Mais revenons à l’inoubliable deuxième nouvelle, « La Tête », où Chung Bora nous refait le « monstre du caca » de Dogma en nettement plus inquiétant (d’ailleurs, qui se souvient du film de Kevin Smith ?).
« J’ai été engendrée et créée par ce que vous avez jeté dans cette cuvette, les cheveux morts, les papiers souillés avec lesquels vous vous êtes essuyé le derrière, sans parler de tout le reste, voilà pourquoi je vous appelle “mère”. » Page 36.

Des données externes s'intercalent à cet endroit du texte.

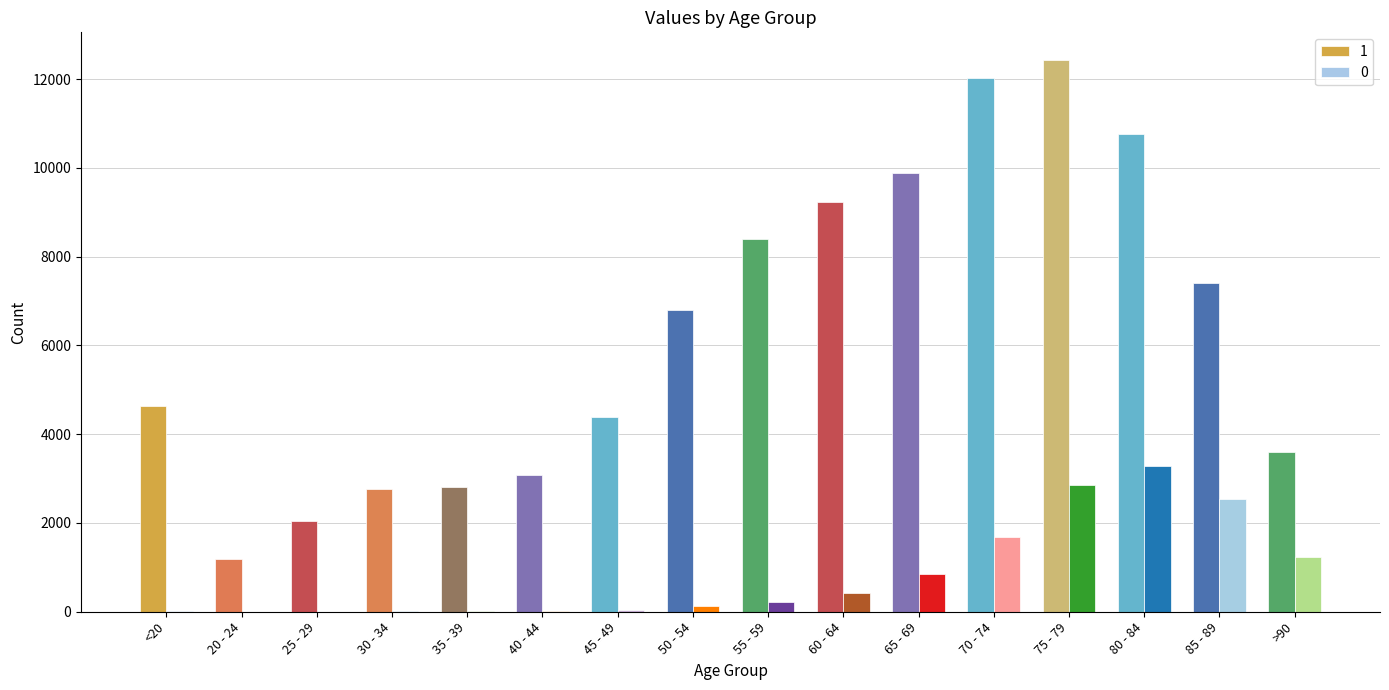

Where is 0 nearest to the value 1638?

70 - 74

L’éditeur cite en quatrième de couverture Eraserhead de David Lynch, Carrie de Stephen King et les Revenants de Laura Kasischke. J’imagine que le lapin maudit rattache le livre à Lynch, les passages sur les règles à Carrie, et les fantômes du féminisme à Kasischke. Pour ma part, je ne suis pas très convaincu par ces références un peu larges, auxquelles il manque d’ailleurs Kafka. Deux autres me viennent plutôt à l’esprit : Yoko Ogawa pour la sobriété chirurgicale du style et cette capacité à énoncer les pires horreurs comme si ce n’en étaient guère, et Anna Starobinets (Le Vivant) pour l’originalité organique de leurs imaginaires respectifs.
Le ton assez uniforme du recueil et son indéniable cérébralité le rendant difficile à lire à la suite, il vaut sans doute mieux picorer.